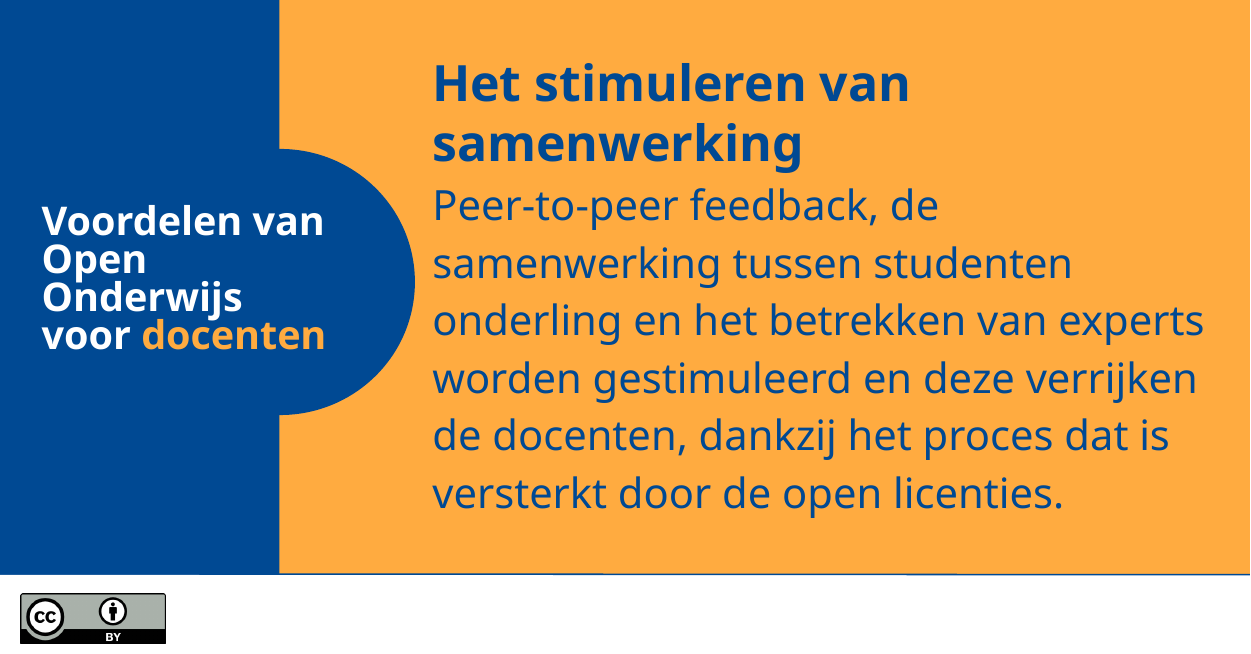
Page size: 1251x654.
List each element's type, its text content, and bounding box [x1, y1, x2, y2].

picture [20, 592, 166, 645]
text_box [0, 582, 1250, 654]
text_box [181, 148, 415, 416]
text_box Voordelen van Open Onderwijs voor docenten [26, 190, 367, 372]
text_box Het stimuleren van samenwerking Peer-to-peer feedback, de samenwerking tussen studenten onderling en het betrekken van experts worden gestimuleerd en deze verrijken de docenten, dankzij het proces dat is versterkt door de open licenties. [417, 36, 1236, 532]
text_box [0, 0, 280, 573]
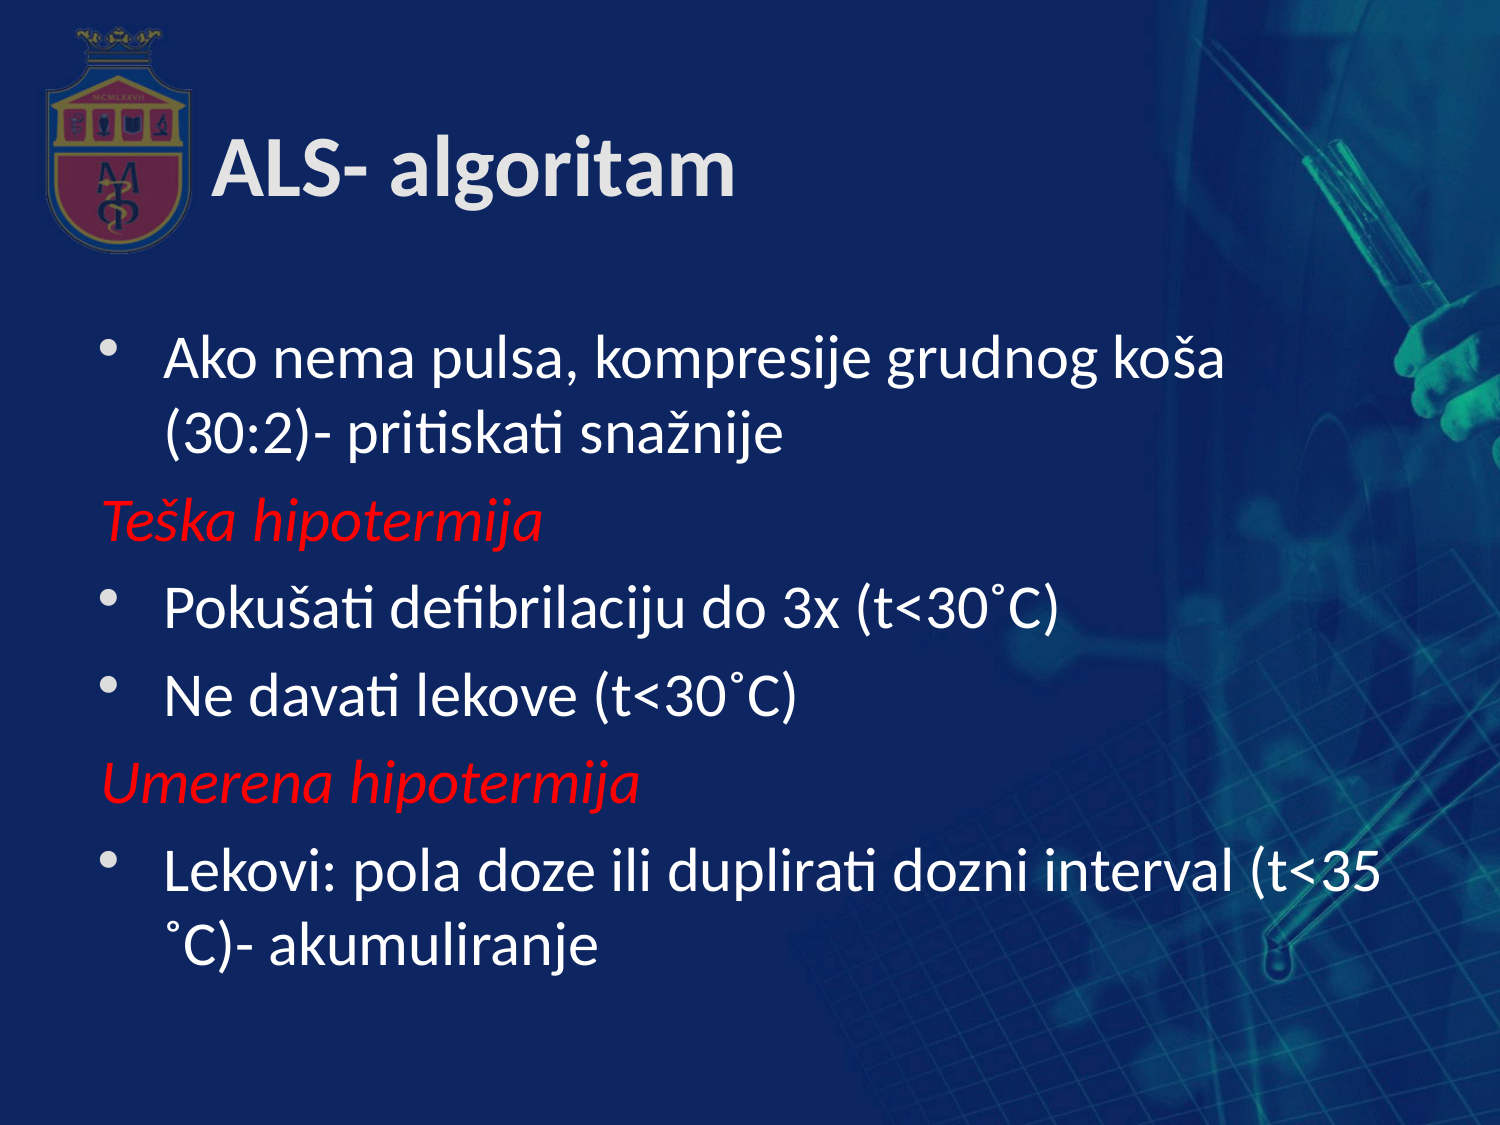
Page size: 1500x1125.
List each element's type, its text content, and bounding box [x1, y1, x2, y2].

title ALS- algoritam [117, 46, 1468, 277]
picture [0, 0, 1500, 1125]
list Ako nema pulsa, kompresije grudnog koša (30:2)- pritiskati snažnije Teška hipotermija Pokušati defibrilaciju do 3x (t<30˚C) Ne davati lekove (t<30˚C) Umerena hipotermija Lekovi: pola doze ili duplirati dozni interval (t<35 ˚C)- akumuliranje [75, 308, 1425, 1059]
================================
## Task statement
Nothing but a number should be given: how many lines in the listing hold the word "Page".

## Written response
2